Federico Marcon studies early modern Japan and is interested in the interaction of social, economic, and intellectual dynamics in the creation of scientific knowledge in the early modern world. Professor Marcon was born and raised in Italy, where he began his studies in Japanese culture and Philosophy at “Ca’ Foscari” University of Venice. In 2008 he joined the History faculty of the University of Virginia, after receiving a PhD in History—East Asia from Columbia University and serving as a postdoctoral research fellow at the Reischauer Institute of Japanese Studies of Harvard University. In 2011 he joined Princeton University as Assistant Professor of East Asian Studies and History.

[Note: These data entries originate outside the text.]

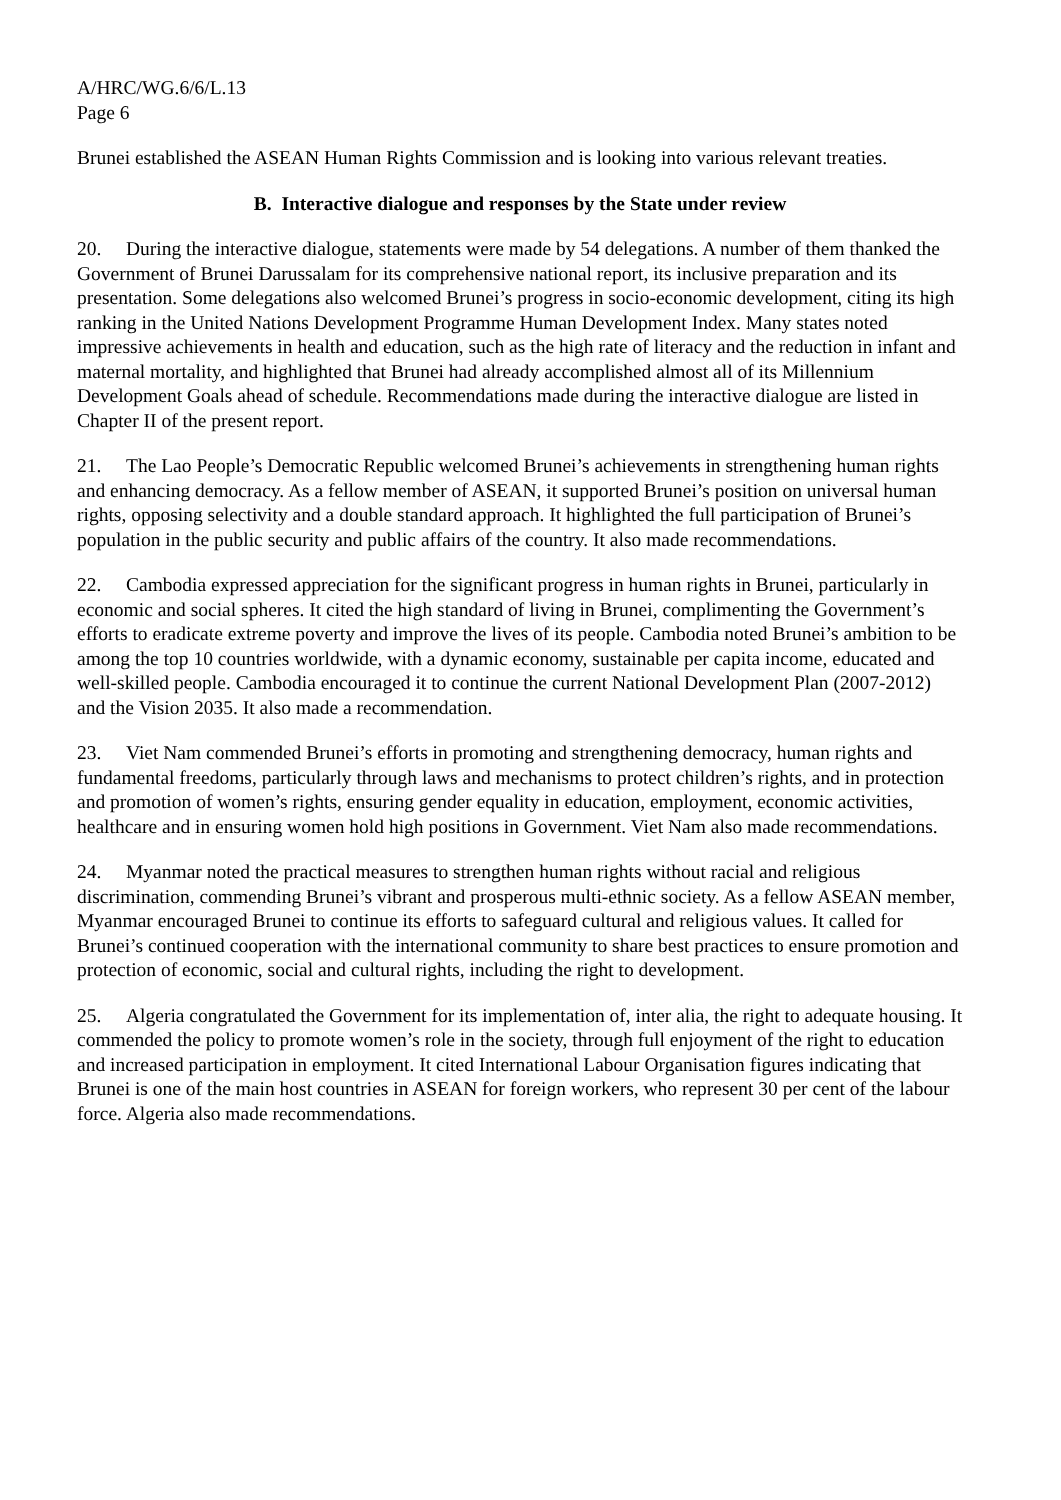A/HRC/WG.6/6/L.13
Page 6
Brunei established the ASEAN Human Rights Commission and is looking into various relevant treaties.
B. Interactive dialogue and responses by the State under review
20. During the interactive dialogue, statements were made by 54 delegations. A number of them thanked the Government of Brunei Darussalam for its comprehensive national report, its inclusive preparation and its presentation. Some delegations also welcomed Brunei’s progress in socio-economic development, citing its high ranking in the United Nations Development Programme Human Development Index. Many states noted impressive achievements in health and education, such as the high rate of literacy and the reduction in infant and maternal mortality, and highlighted that Brunei had already accomplished almost all of its Millennium Development Goals ahead of schedule. Recommendations made during the interactive dialogue are listed in Chapter II of the present report.
21. The Lao People’s Democratic Republic welcomed Brunei’s achievements in strengthening human rights and enhancing democracy. As a fellow member of ASEAN, it supported Brunei’s position on universal human rights, opposing selectivity and a double standard approach. It highlighted the full participation of Brunei’s population in the public security and public affairs of the country. It also made recommendations.
22. Cambodia expressed appreciation for the significant progress in human rights in Brunei, particularly in economic and social spheres. It cited the high standard of living in Brunei, complimenting the Government’s efforts to eradicate extreme poverty and improve the lives of its people. Cambodia noted Brunei’s ambition to be among the top 10 countries worldwide, with a dynamic economy, sustainable per capita income, educated and well-skilled people. Cambodia encouraged it to continue the current National Development Plan (2007-2012) and the Vision 2035. It also made a recommendation.
23. Viet Nam commended Brunei’s efforts in promoting and strengthening democracy, human rights and fundamental freedoms, particularly through laws and mechanisms to protect children’s rights, and in protection and promotion of women’s rights, ensuring gender equality in education, employment, economic activities, healthcare and in ensuring women hold high positions in Government. Viet Nam also made recommendations.
24. Myanmar noted the practical measures to strengthen human rights without racial and religious discrimination, commending Brunei’s vibrant and prosperous multi-ethnic society. As a fellow ASEAN member, Myanmar encouraged Brunei to continue its efforts to safeguard cultural and religious values. It called for Brunei’s continued cooperation with the international community to share best practices to ensure promotion and protection of economic, social and cultural rights, including the right to development.
25. Algeria congratulated the Government for its implementation of, inter alia, the right to adequate housing. It commended the policy to promote women’s role in the society, through full enjoyment of the right to education and increased participation in employment. It cited International Labour Organisation figures indicating that Brunei is one of the main host countries in ASEAN for foreign workers, who represent 30 per cent of the labour force. Algeria also made recommendations.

Professor Marcon is currently completing a book manuscript, tentatively entitled The Knowledge of Nature and the Nature of Knowledge in Early Modern Japan, which reconstructs the development of new ways of conceptualizing, manipulating, representing, and relating to nature in Tokugawa Japan.

While Japan is Marcon’s main area of expertise and the field of his empirical research, he is also interested in various issues related to the comparative history of science and the history of philosophy. He is currently writing an article about the irreducibility of the Western notion of “nature” to the constellation of concepts used in Tokugawa Japan to express various aspects of the natural environment. His next research project focuses on the financial and accounting mathematical techniques that merchants and samurai elites developed to calculate profits and organize and control the economy in early modern Japan.